#### BRIEF
Scan the entries line by line and return those with "succulent".

(Records excerpted from a collection)
=-=-=-=-=
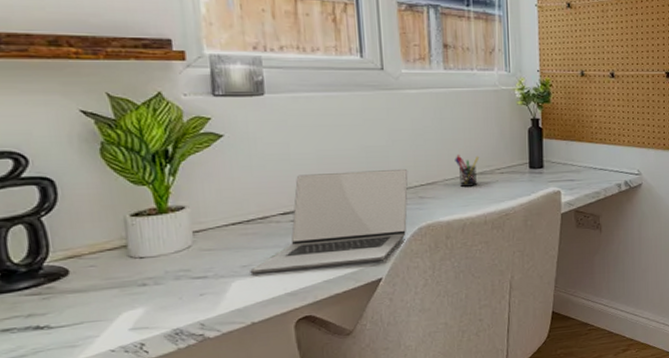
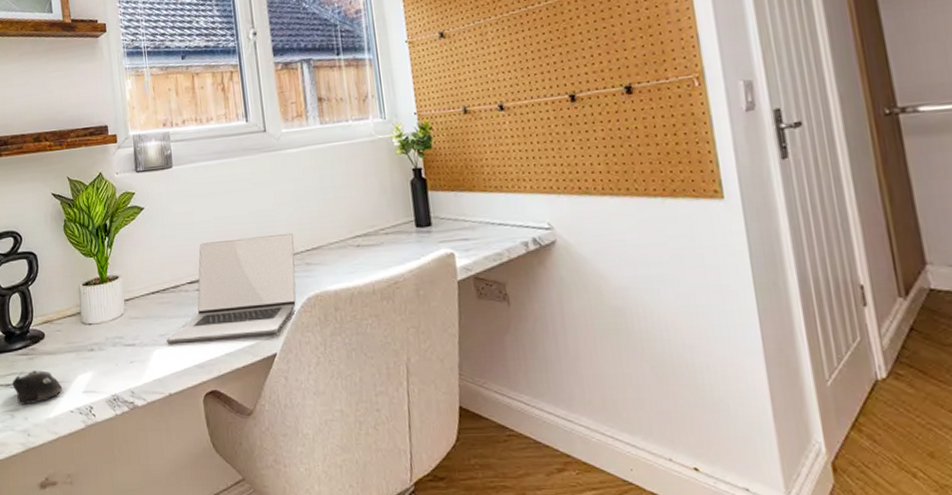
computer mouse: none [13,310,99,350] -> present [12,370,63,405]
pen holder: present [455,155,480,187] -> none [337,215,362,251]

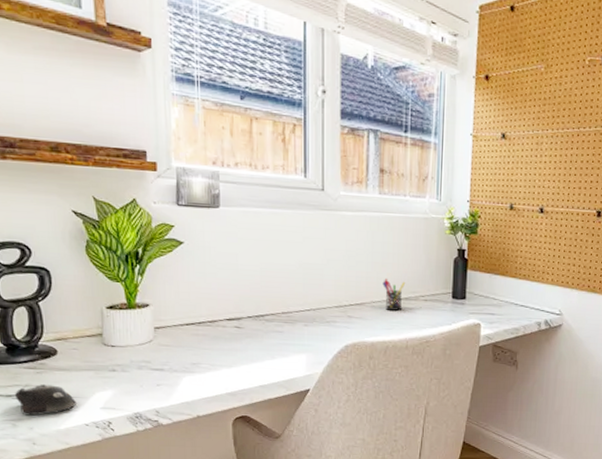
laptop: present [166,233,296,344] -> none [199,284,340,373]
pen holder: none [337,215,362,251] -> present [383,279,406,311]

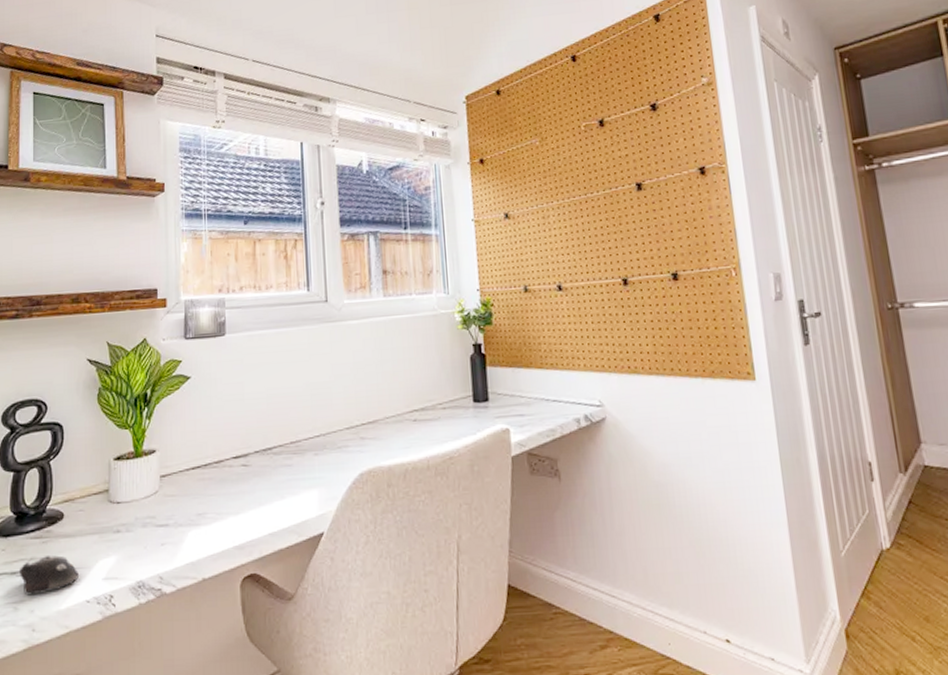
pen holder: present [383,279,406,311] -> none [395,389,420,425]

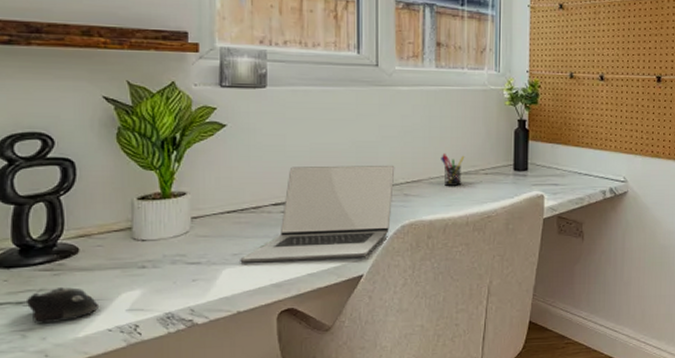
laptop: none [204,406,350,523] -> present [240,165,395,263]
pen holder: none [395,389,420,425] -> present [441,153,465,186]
=-=-=-=-=
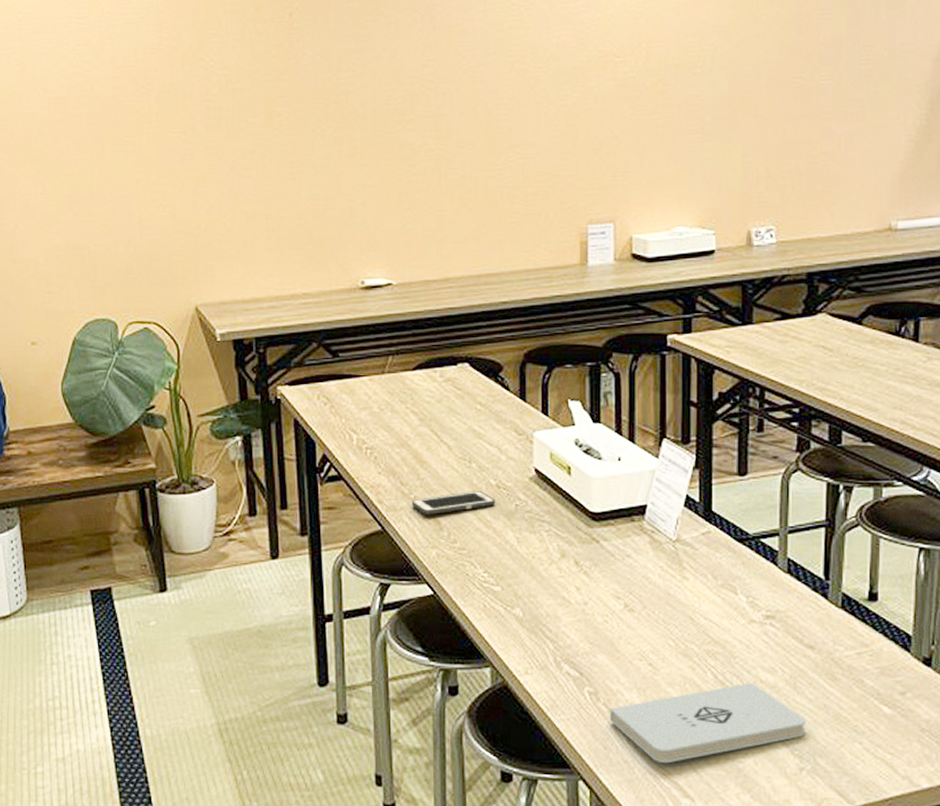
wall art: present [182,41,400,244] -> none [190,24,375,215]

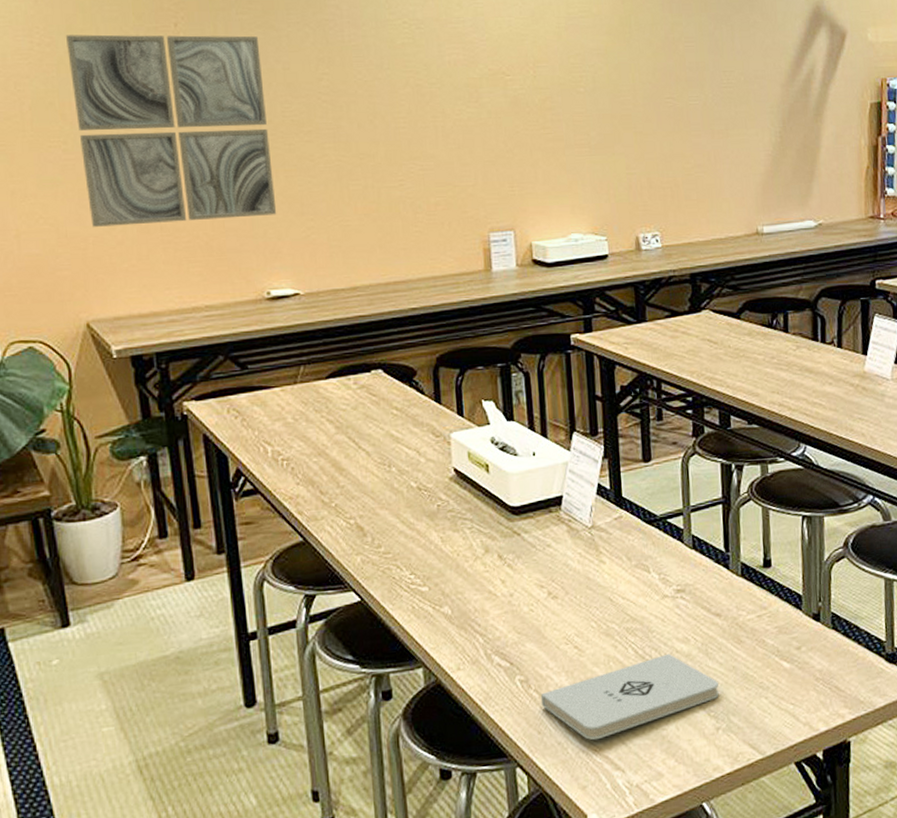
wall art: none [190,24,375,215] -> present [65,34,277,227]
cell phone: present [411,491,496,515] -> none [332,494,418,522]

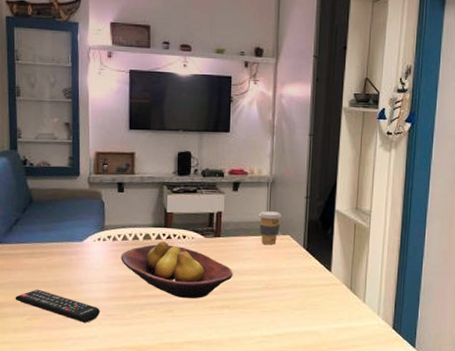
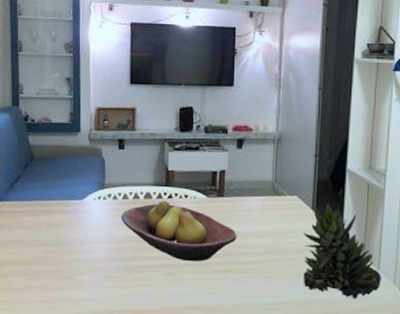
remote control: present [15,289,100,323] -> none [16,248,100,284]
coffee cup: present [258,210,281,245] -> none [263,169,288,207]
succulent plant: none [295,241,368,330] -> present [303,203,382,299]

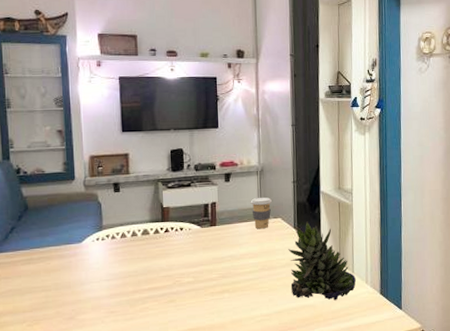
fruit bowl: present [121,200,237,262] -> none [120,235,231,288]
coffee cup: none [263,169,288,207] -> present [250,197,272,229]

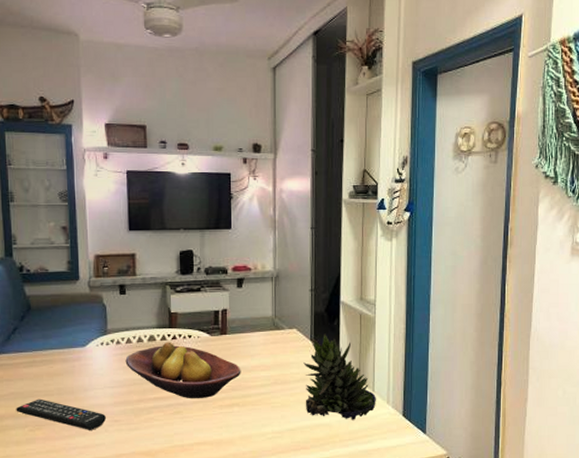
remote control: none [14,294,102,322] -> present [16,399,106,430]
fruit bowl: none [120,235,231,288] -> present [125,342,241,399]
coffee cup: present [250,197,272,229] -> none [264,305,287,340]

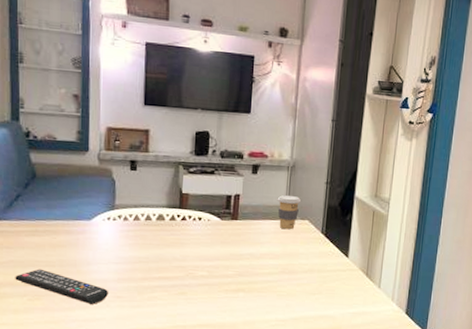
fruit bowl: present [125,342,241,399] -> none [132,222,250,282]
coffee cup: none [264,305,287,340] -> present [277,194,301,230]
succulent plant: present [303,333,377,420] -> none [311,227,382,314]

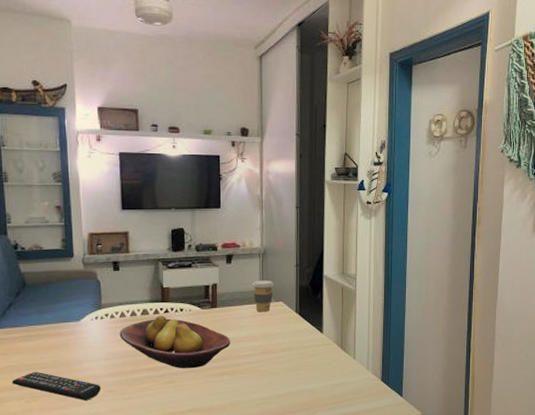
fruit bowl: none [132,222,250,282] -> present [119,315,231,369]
=-=-=-=-=
#### RESULT FOR THIS EXERCISE
succulent plant: none [295,241,368,330] -> present [303,203,382,299]
succulent plant: present [303,333,377,420] -> none [311,227,382,314]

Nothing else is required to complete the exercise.